The Greens support decriminalisation of drug use, but it does not mean, as I have already said, that we think drugs should be freely available. Far from it. We think that access to drugs should be carefully monitored and should depend on how harmful the drug is. We will be voting on this bill clause by clause because there are some clauses we can support. We support the reduction in the quantity of ice considered a commercial quantity because ice is such a shockingly dangerous drug. We also support opioid substitution therapy in police cells. We were actually quite surprised that that was not available already. This is currently allowed in prisons and is simply a pragmatic and sensible way of dealing with people with substance abuse issues. Police cells are not a place to detox.
The Greens believe that in controlling the drug supply we need to look at how harmful each drug is. In the past Victoria has tried to ban drugs on a substance-by-substance basis, and it does not work. Today's bill attempts to deal with this by banning everything. We suggest that a better approach would be to allow the manufacturers or importers to prove that a drug is safe. This puts the onus on the industry, not the government, and allows the government to control sales instead of the black market. Again, this is not just the Greens suggesting this. This is exactly what happens in New Zealand, just on the other side of the Tasman. It is early days for New Zealand's new approach to drugs, and it is not a system without teething problems, but it is an approach based on a world of evidence. And when what you are doing now is not working, why not try something new?

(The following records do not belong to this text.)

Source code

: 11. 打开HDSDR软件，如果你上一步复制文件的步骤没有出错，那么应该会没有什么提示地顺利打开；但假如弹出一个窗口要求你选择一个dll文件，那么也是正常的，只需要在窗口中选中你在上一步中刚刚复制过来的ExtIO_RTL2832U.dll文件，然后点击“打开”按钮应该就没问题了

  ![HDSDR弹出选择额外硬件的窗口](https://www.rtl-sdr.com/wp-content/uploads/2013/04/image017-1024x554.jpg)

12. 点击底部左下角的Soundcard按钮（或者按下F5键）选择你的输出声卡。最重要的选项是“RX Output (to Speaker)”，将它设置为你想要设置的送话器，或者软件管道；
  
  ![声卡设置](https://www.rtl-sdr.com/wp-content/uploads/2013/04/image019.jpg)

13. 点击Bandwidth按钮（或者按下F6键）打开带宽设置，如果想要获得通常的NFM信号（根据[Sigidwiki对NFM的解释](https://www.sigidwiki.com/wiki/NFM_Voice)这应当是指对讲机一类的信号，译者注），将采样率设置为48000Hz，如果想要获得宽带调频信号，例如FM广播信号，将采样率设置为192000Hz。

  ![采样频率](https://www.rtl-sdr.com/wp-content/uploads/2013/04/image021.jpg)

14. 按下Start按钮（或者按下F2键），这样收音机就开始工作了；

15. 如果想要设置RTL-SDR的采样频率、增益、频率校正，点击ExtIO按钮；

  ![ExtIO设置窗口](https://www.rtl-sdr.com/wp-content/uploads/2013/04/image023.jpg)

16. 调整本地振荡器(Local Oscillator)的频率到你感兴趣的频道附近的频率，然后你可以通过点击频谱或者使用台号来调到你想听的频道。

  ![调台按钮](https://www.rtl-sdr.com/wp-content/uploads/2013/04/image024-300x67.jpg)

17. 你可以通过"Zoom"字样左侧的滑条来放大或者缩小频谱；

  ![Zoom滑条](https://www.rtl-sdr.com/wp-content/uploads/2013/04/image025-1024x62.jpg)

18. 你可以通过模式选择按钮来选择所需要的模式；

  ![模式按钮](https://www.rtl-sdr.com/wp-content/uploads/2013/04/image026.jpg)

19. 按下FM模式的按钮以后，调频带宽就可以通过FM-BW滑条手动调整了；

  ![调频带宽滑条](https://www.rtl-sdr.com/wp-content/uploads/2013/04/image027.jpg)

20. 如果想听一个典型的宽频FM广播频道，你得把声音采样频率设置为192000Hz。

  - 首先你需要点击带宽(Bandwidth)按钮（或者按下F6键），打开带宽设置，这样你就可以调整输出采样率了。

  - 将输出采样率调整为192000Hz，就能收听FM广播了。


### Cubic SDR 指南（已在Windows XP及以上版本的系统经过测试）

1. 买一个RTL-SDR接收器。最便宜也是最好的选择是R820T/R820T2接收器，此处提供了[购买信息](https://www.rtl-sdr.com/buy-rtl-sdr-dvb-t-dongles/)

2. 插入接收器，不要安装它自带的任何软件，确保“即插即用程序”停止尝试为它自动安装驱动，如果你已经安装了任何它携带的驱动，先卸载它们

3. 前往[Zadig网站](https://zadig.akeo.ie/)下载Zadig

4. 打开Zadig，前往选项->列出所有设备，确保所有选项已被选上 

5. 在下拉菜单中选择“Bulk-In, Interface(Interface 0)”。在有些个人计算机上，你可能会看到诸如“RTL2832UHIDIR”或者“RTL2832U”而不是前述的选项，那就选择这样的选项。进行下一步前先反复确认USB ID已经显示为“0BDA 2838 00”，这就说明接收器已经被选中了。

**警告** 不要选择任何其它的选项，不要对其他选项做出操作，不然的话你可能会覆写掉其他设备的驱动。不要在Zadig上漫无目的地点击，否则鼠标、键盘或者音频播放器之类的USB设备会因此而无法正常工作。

Whenever we deal with these kinds of bills there is always that difficulty that we know that the Greens will be slapped around and will be told that we just support all kinds of drugs. We do not. I live in Footscray. I have seen the heroin street trade and I have seen the damage done, and I would do anything to encourage someone not to use drugs. But let us be realistic: it is happening. We need treatment beds and we need harm minimisation. We do not need a law and order approach to drug problems.